Southern Grande Terre – New Zealand Affinities with New Zealand are seen in the freshwater fish Galaxias neocaledonicus and the tree Beilschmiedia neocaledonica (Laur.), all endemic to southernmost Grande Terre and all related to New Zealand species (G. paucispondylus, B. tarairi and Libocedrus spp.). The tree Strasburgeria (Strasburger.) is endemic to the southern Grande Terre ultramafics (Oginuma et al., 2006) and is closest to Ixerba (the only other member of the family) of northern New Zealand. Korthalsella salicornioides (Visc.) is in New Zealand, Madagascar, and southern New Caledonia (I. des Pins and near Kouaoua on the south-eastern Grande Terre coast; Aubréville et al., 1967–present).
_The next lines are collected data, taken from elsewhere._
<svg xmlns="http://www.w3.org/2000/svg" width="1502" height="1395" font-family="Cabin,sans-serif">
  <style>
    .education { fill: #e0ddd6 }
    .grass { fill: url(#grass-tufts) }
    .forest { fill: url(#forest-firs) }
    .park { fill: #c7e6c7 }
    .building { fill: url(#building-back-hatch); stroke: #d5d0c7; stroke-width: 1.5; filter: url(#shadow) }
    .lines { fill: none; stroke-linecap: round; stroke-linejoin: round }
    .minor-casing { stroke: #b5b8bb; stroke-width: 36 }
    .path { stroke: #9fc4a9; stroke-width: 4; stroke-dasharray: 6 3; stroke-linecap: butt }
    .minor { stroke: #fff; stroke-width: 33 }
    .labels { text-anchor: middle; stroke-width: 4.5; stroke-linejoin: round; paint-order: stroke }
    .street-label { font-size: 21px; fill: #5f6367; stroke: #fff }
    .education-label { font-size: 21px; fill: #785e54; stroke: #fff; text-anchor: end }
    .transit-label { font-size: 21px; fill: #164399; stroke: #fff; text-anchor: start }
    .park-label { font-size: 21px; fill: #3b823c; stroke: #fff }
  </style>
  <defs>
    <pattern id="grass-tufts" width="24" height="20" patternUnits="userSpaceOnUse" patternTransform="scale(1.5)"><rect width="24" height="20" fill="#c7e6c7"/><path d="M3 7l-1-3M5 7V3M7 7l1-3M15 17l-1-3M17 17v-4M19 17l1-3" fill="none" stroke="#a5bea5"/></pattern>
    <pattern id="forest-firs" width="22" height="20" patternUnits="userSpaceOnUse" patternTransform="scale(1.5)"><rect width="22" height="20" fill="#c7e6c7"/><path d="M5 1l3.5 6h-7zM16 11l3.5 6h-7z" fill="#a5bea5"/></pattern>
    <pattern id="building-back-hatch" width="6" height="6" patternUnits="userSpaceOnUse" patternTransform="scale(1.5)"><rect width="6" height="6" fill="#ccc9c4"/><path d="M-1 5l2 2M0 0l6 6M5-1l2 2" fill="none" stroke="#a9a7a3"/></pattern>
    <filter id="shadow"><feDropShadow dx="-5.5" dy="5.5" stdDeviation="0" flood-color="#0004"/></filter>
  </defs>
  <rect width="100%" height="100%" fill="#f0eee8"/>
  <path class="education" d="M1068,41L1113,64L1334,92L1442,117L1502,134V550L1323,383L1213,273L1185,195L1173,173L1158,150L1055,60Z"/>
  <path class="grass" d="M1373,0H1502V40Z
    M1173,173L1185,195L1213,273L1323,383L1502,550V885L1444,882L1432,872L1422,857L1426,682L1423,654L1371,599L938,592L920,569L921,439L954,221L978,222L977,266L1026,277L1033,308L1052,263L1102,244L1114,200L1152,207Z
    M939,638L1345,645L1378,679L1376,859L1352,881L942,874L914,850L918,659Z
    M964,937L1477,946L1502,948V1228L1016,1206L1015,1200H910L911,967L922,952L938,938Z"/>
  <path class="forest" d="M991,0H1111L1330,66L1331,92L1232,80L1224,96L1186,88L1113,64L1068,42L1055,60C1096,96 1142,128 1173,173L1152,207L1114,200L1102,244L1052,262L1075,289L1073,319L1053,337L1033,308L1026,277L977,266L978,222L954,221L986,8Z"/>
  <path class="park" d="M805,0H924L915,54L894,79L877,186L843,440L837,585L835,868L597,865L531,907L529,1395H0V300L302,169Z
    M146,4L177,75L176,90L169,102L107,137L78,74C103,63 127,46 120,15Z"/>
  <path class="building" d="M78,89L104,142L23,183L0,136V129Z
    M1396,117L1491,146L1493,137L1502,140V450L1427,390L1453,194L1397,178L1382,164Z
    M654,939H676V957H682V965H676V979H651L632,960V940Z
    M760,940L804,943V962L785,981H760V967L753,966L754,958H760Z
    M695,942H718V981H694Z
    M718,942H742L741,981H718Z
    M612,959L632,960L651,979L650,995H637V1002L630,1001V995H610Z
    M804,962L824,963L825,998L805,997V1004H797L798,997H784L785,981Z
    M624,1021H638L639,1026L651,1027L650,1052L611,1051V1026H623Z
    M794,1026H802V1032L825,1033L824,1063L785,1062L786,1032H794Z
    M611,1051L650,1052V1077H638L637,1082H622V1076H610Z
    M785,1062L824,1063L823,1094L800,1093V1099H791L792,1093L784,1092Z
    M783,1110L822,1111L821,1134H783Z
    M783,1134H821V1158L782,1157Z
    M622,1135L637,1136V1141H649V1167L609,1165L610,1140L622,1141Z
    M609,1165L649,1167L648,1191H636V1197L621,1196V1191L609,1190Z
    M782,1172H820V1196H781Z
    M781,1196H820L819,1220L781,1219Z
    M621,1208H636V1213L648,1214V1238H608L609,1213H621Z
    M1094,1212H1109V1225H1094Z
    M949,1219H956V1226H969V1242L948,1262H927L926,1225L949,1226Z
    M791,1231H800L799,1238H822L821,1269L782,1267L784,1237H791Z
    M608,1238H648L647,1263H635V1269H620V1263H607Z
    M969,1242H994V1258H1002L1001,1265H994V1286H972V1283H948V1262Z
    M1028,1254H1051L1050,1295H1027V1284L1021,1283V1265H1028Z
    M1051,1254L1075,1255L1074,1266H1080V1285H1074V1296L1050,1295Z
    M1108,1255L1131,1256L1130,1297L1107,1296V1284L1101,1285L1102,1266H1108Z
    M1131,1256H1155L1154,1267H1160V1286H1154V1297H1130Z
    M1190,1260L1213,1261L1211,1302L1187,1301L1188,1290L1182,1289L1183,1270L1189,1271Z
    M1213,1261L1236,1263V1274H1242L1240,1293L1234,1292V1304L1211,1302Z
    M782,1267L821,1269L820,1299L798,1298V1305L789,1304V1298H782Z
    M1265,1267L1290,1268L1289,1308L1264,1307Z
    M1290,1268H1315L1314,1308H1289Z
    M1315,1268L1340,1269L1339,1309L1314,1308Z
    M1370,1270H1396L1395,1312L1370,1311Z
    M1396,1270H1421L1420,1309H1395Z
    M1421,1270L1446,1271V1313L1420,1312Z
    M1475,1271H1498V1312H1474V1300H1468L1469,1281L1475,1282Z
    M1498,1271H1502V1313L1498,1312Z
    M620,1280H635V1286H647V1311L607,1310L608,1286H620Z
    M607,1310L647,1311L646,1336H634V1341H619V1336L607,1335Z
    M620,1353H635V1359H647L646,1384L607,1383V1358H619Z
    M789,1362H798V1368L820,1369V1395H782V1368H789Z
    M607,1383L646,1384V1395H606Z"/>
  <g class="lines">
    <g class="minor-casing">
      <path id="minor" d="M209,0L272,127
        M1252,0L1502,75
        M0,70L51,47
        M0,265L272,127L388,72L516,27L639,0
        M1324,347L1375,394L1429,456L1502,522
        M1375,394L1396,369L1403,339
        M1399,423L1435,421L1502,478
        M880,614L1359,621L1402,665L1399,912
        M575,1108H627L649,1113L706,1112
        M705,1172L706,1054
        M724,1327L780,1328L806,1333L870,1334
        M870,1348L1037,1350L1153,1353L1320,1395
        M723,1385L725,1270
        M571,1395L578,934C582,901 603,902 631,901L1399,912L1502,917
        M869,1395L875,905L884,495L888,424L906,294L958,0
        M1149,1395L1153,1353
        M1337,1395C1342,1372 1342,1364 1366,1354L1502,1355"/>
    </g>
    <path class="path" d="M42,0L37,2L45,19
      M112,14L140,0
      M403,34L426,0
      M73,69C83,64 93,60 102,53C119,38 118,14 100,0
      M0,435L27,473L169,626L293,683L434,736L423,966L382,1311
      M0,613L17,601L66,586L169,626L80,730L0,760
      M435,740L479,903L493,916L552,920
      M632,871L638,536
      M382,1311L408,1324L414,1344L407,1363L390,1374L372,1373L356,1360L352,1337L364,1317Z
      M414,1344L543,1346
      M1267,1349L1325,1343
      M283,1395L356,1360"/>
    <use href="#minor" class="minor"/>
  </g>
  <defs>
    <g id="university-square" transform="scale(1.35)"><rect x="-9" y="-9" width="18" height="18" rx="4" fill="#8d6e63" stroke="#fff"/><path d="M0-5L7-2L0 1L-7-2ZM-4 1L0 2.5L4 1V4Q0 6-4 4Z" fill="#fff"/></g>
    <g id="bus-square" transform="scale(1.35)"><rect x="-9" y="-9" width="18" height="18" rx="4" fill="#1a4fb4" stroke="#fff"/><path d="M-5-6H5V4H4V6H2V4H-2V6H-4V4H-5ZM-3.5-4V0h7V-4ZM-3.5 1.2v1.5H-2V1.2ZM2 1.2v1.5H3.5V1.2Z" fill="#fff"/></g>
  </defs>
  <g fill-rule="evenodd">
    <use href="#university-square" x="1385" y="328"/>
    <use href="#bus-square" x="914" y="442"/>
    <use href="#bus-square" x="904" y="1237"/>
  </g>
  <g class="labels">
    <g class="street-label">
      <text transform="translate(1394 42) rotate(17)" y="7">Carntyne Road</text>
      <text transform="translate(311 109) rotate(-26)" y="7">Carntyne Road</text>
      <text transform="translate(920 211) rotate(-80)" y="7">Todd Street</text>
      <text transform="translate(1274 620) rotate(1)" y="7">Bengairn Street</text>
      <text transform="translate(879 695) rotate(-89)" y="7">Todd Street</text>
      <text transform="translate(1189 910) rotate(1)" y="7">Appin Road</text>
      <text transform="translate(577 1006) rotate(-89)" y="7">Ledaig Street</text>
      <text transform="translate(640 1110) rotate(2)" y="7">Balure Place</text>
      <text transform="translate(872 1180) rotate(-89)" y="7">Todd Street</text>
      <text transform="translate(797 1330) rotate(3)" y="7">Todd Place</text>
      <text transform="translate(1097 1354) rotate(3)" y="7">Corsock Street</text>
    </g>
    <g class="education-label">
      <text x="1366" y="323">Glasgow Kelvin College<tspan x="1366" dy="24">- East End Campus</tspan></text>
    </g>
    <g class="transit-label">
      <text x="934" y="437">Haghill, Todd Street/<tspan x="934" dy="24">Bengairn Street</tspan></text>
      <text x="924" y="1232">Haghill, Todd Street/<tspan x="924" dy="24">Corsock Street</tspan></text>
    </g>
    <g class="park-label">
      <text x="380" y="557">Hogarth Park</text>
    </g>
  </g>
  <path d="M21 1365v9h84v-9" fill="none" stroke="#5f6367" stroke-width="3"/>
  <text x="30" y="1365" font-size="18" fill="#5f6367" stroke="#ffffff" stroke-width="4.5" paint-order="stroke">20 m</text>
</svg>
Southern Grande Terre and New Guinea Bulbophyllum lophoglottis (Orchid.) of the southern massif is very closely related to B. plumula of New Guinea, and similarly the rare liverwort Herbertus leratii, endemic to Mt. Mou in the southern massif, is probably closest to a New Guinea/Indonesian species (So, 2003). A parallel is also seen in lichens, with Megalospora hillii of southern Grande Terre closest to M. weberi of Mt Wilhelm in the PNG Highlands (Fig. 5; Sipman, 1983).